Aku, diriku, pikiranku dan hatiku

"hei aku!!!" diriku memanggil dengan kerasnya, lalu aku menjawab "iya diriku, ada apa apa gerangan engkau berteriak seakan suaramu mampu memecah kesuanyian?"  lalu diriku berkata; "hei aku, lihatlah disana ada permata yang belum engkau angkat, bersediakah engkau mengambilkannya untukku?" akupun terdiam dan tertegun.

Diantara keraguan dan ketakutanku, kemudian aku berkata kepada diriku, "wahai diriku tunggu sebentar aku tidak mau terburu-buru, aku takut jika keindahan itu ternyata munafiq, aku tidak mau tertipu lagi, maka dari itu tunggulah barang sejenak aku akan berdiskusi dengan pikiranku"

Dengan keadaan sangat terpaksa aku terbang ke alam pikiran untuk menjumpai pikiranku yang pada kenyataannya dia telah tergantung diantara indahnya khayalan dan bayang-gayang kelam masa lalu, aku memandangnya begitu lama, saking lamanya serasa aku telah mematung selama seribu tahun di tepi penyesalan.

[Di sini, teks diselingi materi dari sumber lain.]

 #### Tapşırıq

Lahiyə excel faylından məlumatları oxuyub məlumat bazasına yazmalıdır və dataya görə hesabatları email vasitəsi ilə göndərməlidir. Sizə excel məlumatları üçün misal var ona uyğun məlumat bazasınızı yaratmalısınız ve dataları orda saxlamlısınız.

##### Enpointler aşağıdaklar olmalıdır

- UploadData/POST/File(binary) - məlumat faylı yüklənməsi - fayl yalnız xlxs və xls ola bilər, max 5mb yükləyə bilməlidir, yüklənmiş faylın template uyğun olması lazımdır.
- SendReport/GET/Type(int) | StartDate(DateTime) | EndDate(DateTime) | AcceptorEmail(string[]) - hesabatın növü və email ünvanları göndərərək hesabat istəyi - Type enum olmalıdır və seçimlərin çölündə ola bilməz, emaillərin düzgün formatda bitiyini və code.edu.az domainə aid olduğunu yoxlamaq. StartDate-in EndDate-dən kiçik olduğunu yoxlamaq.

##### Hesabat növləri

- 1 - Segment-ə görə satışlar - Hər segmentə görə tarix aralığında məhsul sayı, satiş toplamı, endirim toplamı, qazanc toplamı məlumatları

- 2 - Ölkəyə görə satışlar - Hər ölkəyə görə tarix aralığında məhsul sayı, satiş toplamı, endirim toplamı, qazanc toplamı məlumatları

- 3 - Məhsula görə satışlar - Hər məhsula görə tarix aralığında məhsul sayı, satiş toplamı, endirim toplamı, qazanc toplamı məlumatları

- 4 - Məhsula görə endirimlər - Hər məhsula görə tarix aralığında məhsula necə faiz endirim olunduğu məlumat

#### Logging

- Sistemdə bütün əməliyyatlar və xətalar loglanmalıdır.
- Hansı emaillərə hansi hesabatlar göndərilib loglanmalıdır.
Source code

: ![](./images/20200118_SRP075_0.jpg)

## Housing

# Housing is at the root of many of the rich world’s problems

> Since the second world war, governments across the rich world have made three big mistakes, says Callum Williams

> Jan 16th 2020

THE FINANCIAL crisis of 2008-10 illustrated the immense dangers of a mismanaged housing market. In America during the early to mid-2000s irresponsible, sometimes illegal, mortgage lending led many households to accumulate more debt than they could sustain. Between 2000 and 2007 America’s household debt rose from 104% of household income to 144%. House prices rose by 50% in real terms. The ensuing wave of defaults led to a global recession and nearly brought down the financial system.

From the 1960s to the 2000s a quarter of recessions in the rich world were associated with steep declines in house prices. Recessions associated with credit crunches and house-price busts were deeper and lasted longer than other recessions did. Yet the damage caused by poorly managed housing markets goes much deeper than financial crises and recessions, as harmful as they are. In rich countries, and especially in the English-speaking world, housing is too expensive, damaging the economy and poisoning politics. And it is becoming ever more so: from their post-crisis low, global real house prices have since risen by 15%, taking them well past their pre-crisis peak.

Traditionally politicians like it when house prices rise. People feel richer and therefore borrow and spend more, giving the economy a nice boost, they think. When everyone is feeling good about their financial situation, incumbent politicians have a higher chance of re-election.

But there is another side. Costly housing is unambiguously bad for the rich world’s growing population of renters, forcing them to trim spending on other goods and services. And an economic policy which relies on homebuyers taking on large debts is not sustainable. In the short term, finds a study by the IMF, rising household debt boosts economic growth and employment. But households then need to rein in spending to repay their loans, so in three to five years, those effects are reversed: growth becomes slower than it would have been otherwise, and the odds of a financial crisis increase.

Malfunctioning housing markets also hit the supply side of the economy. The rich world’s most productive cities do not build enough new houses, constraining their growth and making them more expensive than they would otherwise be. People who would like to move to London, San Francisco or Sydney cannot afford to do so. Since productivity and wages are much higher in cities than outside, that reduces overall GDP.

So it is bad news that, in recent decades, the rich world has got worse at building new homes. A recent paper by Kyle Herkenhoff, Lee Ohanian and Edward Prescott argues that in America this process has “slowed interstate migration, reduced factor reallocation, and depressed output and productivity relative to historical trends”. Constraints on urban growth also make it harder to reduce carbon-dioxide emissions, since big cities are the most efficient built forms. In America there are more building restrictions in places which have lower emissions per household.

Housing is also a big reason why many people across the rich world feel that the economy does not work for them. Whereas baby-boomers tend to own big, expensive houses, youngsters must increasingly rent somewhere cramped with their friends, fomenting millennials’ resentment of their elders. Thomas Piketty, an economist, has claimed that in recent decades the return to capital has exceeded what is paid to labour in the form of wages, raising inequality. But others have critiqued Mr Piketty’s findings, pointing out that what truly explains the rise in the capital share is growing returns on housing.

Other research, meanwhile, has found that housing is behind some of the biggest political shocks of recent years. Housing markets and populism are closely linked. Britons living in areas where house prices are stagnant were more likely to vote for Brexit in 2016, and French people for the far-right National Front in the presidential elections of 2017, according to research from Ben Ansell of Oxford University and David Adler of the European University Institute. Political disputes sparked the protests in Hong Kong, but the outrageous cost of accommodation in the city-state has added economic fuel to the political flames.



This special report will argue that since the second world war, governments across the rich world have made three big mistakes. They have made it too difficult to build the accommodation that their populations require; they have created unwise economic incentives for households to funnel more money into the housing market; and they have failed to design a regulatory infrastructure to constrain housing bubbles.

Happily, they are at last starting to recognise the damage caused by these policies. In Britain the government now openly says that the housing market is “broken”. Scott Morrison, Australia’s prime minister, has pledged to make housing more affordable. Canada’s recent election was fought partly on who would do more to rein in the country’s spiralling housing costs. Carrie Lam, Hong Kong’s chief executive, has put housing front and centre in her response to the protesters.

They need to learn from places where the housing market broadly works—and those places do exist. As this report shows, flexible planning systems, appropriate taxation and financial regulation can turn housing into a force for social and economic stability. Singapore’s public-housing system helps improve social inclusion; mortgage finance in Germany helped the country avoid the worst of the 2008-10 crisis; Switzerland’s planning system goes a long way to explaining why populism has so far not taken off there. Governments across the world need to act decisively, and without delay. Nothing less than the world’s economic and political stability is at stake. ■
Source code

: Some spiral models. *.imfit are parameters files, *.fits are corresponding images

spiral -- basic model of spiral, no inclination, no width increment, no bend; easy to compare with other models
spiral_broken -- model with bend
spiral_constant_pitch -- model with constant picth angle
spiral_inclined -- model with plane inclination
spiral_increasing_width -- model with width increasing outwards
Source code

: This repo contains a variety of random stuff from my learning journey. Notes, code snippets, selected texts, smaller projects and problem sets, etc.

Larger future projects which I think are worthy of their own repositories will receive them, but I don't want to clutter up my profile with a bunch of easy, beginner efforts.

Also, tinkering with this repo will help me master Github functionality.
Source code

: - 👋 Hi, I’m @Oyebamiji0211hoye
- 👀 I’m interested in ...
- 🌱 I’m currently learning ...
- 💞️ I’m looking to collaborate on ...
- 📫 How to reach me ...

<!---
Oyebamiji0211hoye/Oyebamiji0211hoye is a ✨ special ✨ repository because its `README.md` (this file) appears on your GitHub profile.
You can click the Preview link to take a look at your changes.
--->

Tiba-tiba pikiranku menyapa "wahai aku kenapa engkau datang?" kemudian aku menjawab dengan terbata-bata "wahai pikiranku, tolong aku minta pendapatmu tentang permata yang indah itu, sebab diriku meminta untuk mengambilkannya" namun tak kusangka dan kuduga pikiranku malah cuek dan meninggalkan aku sambil berkata "pikir saja sendiri aku sudah bosan dengan kebohongan, sana pergi saja kepada hatiku, dia lebih tahu bagaimana makna kehidupan yang sebenarnya, sebab dia adalah sang perasa yang mampu merasakan sakitnya kepedihan dan nikmatnya penghianatan"

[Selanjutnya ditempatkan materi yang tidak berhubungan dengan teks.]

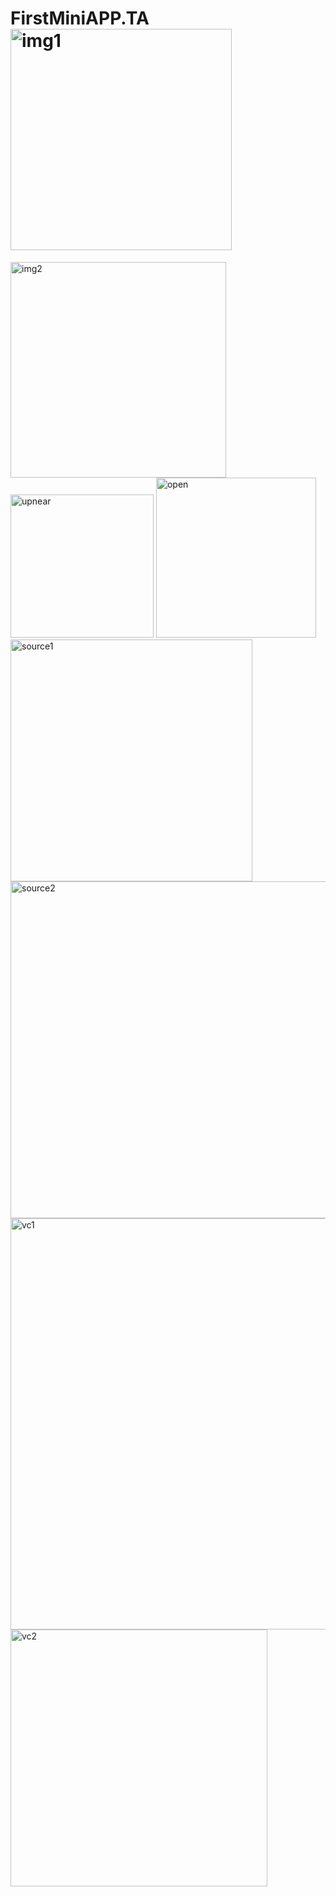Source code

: # FirstMiniAPP.TA<img width="354" alt="img1" src="https://user-images.githubusercontent.com/103481753/174297030-633b65ad-0997-4392-91d2-796e117e7010.png">
<img width="345" alt="img2" src="https://user-images.githubusercontent.com/103481753/174297055-ffdff0a1-5195-4579-95d6-acde26096b77.png">
<img width="229" alt="upnear" src="https://user-images.githubusercontent.com/103481753/174297072-547a761f-ad45-4be8-a2ae-ae3c9874c1e0.png">
<img width="256" alt="open" src="https://user-images.githubusercontent.com/103481753/174297079-3c1ed965-8ab9-4c80-bf80-064ecf3da841.png">
<img width="387" alt="source1" src="https://user-images.githubusercontent.com/103481753/174297099-e0510da2-645a-47bf-b19d-6ed70826f0dc.png">
<img width="539" alt="source2" src="https://user-images.githubusercontent.com/103481753/174297105-f1365e64-2156-4d4e-a1f9-0d96d390b7cd.png">
<img width="658" alt="vc1" src="https://user-images.githubusercontent.com/103481753/174297114-43a81015-ca31-4956-b717-1027473e2f6f.png">
<img width="411" alt="vc2" src="https://user-images.githubusercontent.com/103481753/174297117-b28b6766-230a-4fd1-ab42-9380102889d1.png">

dengan gontai aku kemudian ingin sekali menjumpai perasaanku, namun di tengah perjalanan ada suara yang berkumandang "wahai aku ketahuilah, akankah kamu bersedia dihianati untuk yang selanjutnya sebagaimana penghiatan yang terjadi?" kemudian hatiku pun berkata lagi, "hati ini sudah engggan, bosan dengan rasa sakit, hati ini sudah tidak mau berkenalan dengan sang penghianat, apalagi dengan bidadari yang tersesat dineraka; ketahuilah, semua rasa sakit dan segala kepediahan bukan kamu yang menanggung, bukan pula sang pikiran, dan juga bukan pula dirimu, tidak juga kamu sebagai aku, namun akulah yang menanggungnya.. aku sebagai hatiku"....

Special dedicated to some one who was created Anok name,.